Your objective:
Every entry below is to be copied exactly, apart from any picture it holds.

··· Supplied records ···

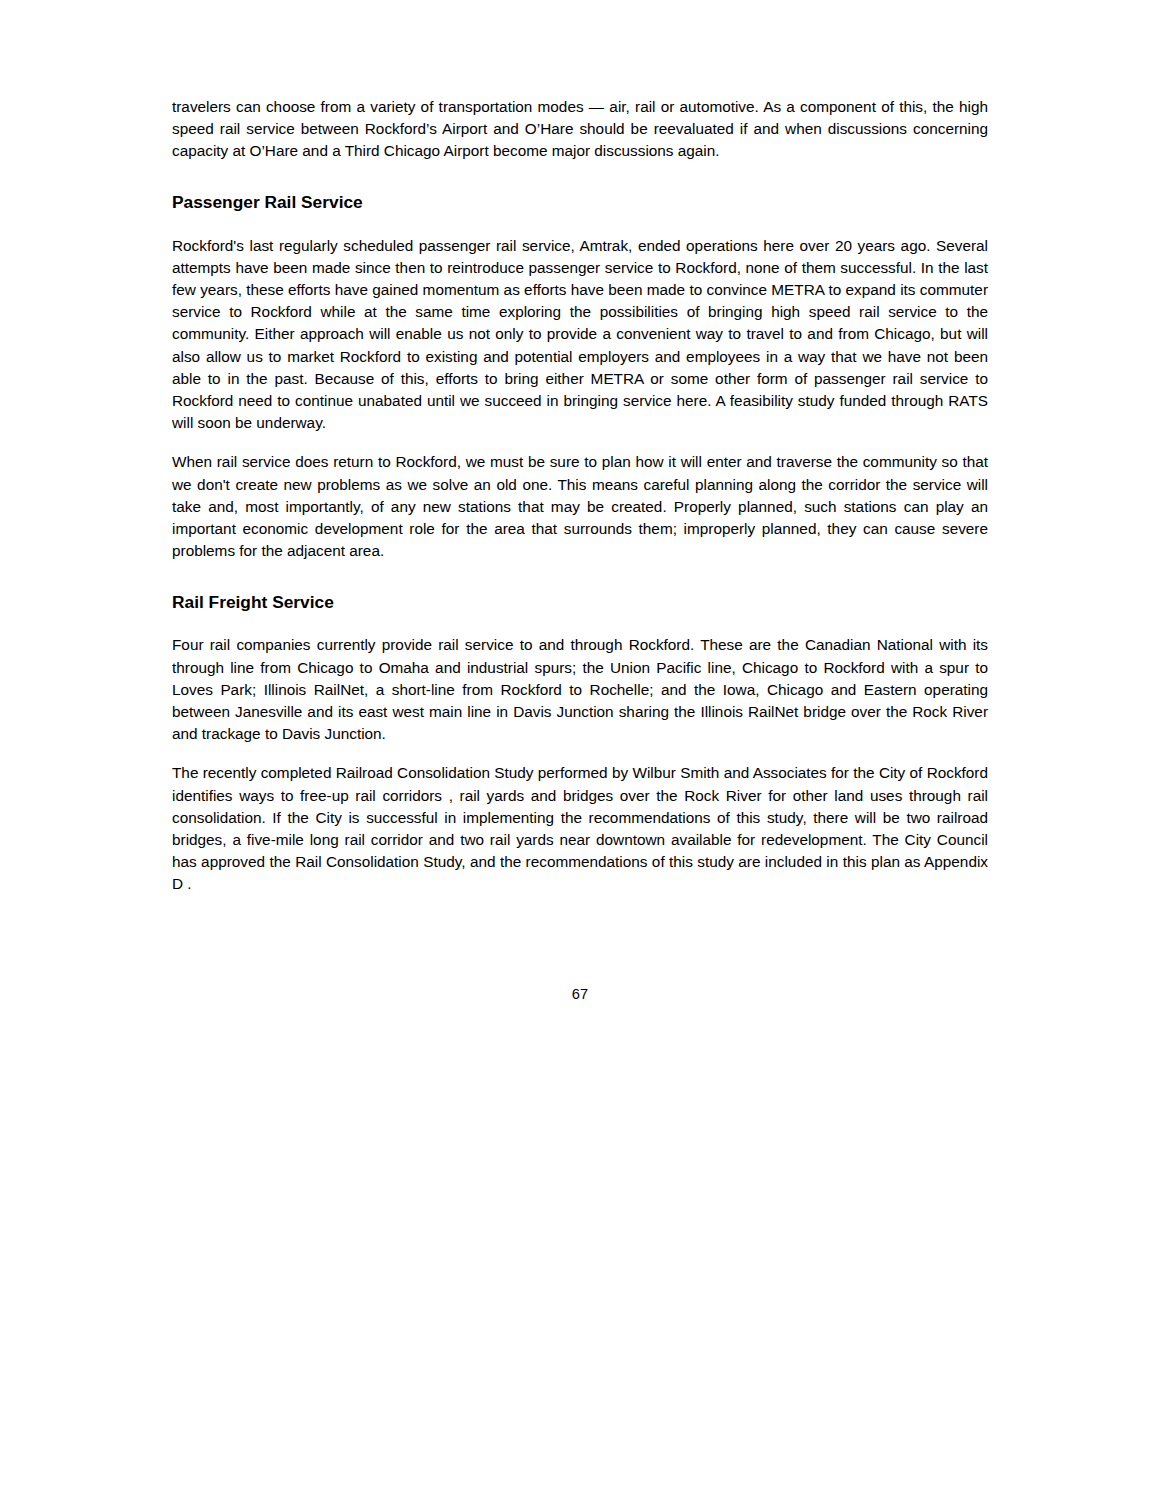travelers can choose from a variety of transportation modes — air, rail or automotive. As a component of this, the high speed rail service between Rockford’s Airport and O’Hare should be reevaluated if and when discussions concerning capacity at O’Hare and a Third Chicago Airport become major discussions again.
Passenger Rail Service
Rockford's last regularly scheduled passenger rail service, Amtrak, ended operations here over 20 years ago. Several attempts have been made since then to reintroduce passenger service to Rockford, none of them successful. In the last few years, these efforts have gained momentum as efforts have been made to convince METRA to expand its commuter service to Rockford while at the same time exploring the possibilities of bringing high speed rail service to the community. Either approach will enable us not only to provide a convenient way to travel to and from Chicago, but will also allow us to market Rockford to existing and potential employers and employees in a way that we have not been able to in the past. Because of this, efforts to bring either METRA or some other form of passenger rail service to Rockford need to continue unabated until we succeed in bringing service here. A feasibility study funded through RATS will soon be underway.
When rail service does return to Rockford, we must be sure to plan how it will enter and traverse the community so that we don't create new problems as we solve an old one. This means careful planning along the corridor the service will take and, most importantly, of any new stations that may be created. Properly planned, such stations can play an important economic development role for the area that surrounds them; improperly planned, they can cause severe problems for the adjacent area.
Rail Freight Service
Four rail companies currently provide rail service to and through Rockford. These are the Canadian National with its through line from Chicago to Omaha and industrial spurs; the Union Pacific line, Chicago to Rockford with a spur to Loves Park; Illinois RailNet, a short-line from Rockford to Rochelle; and the Iowa, Chicago and Eastern operating between Janesville and its east west main line in Davis Junction sharing the Illinois RailNet bridge over the Rock River and trackage to Davis Junction.
The recently completed Railroad Consolidation Study performed by Wilbur Smith and Associates for the City of Rockford identifies ways to free-up rail corridors , rail yards and bridges over the Rock River for other land uses through rail consolidation. If the City is successful in implementing the recommendations of this study, there will be two railroad bridges, a five-mile long rail corridor and two rail yards near downtown available for redevelopment. The City Council has approved the Rail Consolidation Study, and the recommendations of this study are included in this plan as Appendix D .
67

···

Finished exercise:
travelers can choose from a variety of transportation modes — air, rail or automotive. As a component of this, the high speed rail service between Rockford’s Airport and O’Hare should be reevaluated if and when discussions concerning capacity at O’Hare and a Third Chicago Airport become major discussions again.
Passenger Rail Service
Rockford's last regularly scheduled passenger rail service, Amtrak, ended operations here over 20 years ago. Several attempts have been made since then to reintroduce passenger service to Rockford, none of them successful. In the last few years, these efforts have gained momentum as efforts have been made to convince METRA to expand its commuter service to Rockford while at the same time exploring the possibilities of bringing high speed rail service to the community. Either approach will enable us not only to provide a convenient way to travel to and from Chicago, but will also allow us to market Rockford to existing and potential employers and employees in a way that we have not been able to in the past. Because of this, efforts to bring either METRA or some other form of passenger rail service to Rockford need to continue unabated until we succeed in bringing service here. A feasibility study funded through RATS will soon be underway.
When rail service does return to Rockford, we must be sure to plan how it will enter and traverse the community so that we don't create new problems as we solve an old one. This means careful planning along the corridor the service will take and, most importantly, of any new stations that may be created. Properly planned, such stations can play an important economic development role for the area that surrounds them; improperly planned, they can cause severe problems for the adjacent area.
Rail Freight Service
Four rail companies currently provide rail service to and through Rockford. These are the Canadian National with its through line from Chicago to Omaha and industrial spurs; the Union Pacific line, Chicago to Rockford with a spur to Loves Park; Illinois RailNet, a short-line from Rockford to Rochelle; and the Iowa, Chicago and Eastern operating between Janesville and its east west main line in Davis Junction sharing the Illinois RailNet bridge over the Rock River and trackage to Davis Junction.
The recently completed Railroad Consolidation Study performed by Wilbur Smith and Associates for the City of Rockford identifies ways to free-up rail corridors , rail yards and bridges over the Rock River for other land uses through rail consolidation. If the City is successful in implementing the recommendations of this study, there will be two railroad bridges, a five-mile long rail corridor and two rail yards near downtown available for redevelopment. The City Council has approved the Rail Consolidation Study, and the recommendations of this study are included in this plan as Appendix D .
67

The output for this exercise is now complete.